Il regista affronta tutti i suoi temi più cari

Quanti film raccontano l’inizio di un amore? Quello bello e passionale, l’amore felice. Meno comune e molto più complicato è parlare della sua fine, della crisi e del dolore. Come fa La dea fortuna, il nuovo film di Ferzan Ozpetek uscito nelle sale cinematografiche il 19 dicembre.

I suoi protagonisti Arturo e Alessandro stanno insieme da molti anni, condividendo un appartamento a Roma e rinfacciandosi i numerosi tradimenti reciproci. Condividono anche molti amici, fra cui Annamaria: una giovane madre interpretata da Jasmine Trinca, con un’infanzia di maltrattamenti alle spalle e un presente incerto. Perché Annamaria è affetta da una malattia congenita che la costringe a una lunga convalescenza, e a chiedere ad Arturo e Alessandro di occuparsi dei suoi bambini. Inaspettatamente, il rapporto con i piccoli si rivelerà una vera medicina per la coppia, ormai sull’orlo della separazione.

Proprio di questo ci parla il regista: di una crisi d’amore fra due uomini, ma più semplicemente della fine di un grande storia, perché poco conta il sesso quando si parla d’amore. Ci dice anche che per ogni coppia c’è sempre una possibilità, nonostante le difficoltà e se lo si vuole davvero: e lo fa con la sua inconfondibile, caratteristica regia. Ne La dea fortuna ritroviamo infatti tutto il cinema di Ozpetek: personaggi un po’ eccentrici, amori omosessuali, tradimenti nascosti, malattie e morte. Con quel tratto popolare dell’ambientazione romana e le musiche turche, tanto care al regista: che questa volta però, rimangono sullo sfondo.
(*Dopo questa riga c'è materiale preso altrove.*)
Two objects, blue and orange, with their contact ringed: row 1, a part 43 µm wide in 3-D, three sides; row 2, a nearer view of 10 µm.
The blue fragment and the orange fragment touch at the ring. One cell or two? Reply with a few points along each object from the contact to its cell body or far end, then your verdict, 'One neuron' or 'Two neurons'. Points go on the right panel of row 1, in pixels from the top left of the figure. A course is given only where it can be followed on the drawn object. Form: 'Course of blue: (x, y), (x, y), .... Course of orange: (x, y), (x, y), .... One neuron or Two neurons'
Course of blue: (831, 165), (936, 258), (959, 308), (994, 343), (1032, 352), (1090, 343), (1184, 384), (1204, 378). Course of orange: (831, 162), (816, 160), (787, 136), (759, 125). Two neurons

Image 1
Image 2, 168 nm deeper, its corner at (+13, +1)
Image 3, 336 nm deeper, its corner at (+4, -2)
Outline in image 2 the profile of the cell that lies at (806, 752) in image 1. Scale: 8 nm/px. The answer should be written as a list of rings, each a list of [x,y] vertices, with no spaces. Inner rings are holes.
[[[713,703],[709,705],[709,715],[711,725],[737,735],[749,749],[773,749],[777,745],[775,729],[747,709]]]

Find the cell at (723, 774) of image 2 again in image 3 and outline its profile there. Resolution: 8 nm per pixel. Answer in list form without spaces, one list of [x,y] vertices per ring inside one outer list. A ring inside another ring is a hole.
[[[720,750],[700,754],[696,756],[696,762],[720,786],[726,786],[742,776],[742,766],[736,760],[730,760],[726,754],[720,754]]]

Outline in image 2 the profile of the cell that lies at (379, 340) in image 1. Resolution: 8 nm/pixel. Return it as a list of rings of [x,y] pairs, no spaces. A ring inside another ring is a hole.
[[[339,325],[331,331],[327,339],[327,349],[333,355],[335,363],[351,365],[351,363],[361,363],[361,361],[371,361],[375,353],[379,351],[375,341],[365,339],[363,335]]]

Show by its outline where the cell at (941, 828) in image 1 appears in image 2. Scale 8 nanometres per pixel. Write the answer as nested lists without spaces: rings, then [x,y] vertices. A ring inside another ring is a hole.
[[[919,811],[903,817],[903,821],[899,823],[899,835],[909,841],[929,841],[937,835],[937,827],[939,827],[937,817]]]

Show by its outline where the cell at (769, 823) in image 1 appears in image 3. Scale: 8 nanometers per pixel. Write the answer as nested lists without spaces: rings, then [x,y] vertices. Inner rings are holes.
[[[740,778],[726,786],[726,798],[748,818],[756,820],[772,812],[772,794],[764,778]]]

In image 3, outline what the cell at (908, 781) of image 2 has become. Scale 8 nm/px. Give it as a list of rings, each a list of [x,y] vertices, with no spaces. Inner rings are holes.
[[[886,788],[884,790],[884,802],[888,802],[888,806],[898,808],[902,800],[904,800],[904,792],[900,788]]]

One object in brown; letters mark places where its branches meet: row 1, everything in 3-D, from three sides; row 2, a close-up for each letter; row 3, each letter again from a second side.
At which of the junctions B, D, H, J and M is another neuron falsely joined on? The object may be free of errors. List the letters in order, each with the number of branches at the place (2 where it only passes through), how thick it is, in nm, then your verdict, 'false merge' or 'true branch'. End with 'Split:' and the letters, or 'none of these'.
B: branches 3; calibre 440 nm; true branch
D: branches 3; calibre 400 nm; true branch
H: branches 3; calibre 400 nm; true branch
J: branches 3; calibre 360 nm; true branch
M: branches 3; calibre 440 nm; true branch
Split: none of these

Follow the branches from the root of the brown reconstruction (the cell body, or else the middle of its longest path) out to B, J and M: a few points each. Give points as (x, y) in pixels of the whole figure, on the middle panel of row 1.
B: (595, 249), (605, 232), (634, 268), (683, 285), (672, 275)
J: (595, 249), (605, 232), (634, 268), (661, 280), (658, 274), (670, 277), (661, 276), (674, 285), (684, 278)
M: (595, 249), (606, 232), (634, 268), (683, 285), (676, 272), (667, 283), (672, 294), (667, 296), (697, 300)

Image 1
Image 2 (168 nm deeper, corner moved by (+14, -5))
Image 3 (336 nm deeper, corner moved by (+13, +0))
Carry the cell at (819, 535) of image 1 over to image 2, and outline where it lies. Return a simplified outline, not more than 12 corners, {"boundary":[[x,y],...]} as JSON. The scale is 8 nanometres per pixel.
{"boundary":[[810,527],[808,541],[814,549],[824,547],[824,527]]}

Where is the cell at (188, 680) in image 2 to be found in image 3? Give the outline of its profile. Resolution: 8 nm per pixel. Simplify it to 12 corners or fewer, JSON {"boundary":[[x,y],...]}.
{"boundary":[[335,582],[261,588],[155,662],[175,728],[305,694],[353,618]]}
Protagonista è infatti Luna Diamante, scritta da Ivano Fossati e interpretata dall’inconfondibile Mina: una canzone sulla malinconica consapevolezza di un amore finito, e sull’incapacità di dirsi definitivamente addio.

Non c’è da aspettarsi novità assolute in La dea fortuna. Ferzan Ozpetek vi ripropone i suoi soliti temi, tuttavia con originalità e continuando a commuovere lo spettatore: grazie anche al talento riconfermato di Stefano Accorsi nei panni di Arturo, che riecheggia Michele de Le fate ignoranti; e grazie a un nuovo, inaspettato Edoardo Leo nel ruolo di Alessandro. Infatti, dopo molte apparizioni sul piccolo schermo l’attore romano sbarca finalmente nel cinema d’autore con un’interpretazione complessa: simpatica e vivace, ma espressiva e profonda allo stesso tempo. Come profonda e convincente è Jasmine Trinca, che nel personaggio di Annamaria si ribadisce una delle migliori attrici nel panorama italiano. Come del resto, già preannunciava la sua prima apparizione in La stanza del figlio.
Il Ferzan Ozpetek de La dea fortuna si ripete, ma con originalità: senza annoiare e senza risultare scontato e banale. Un film da vedere.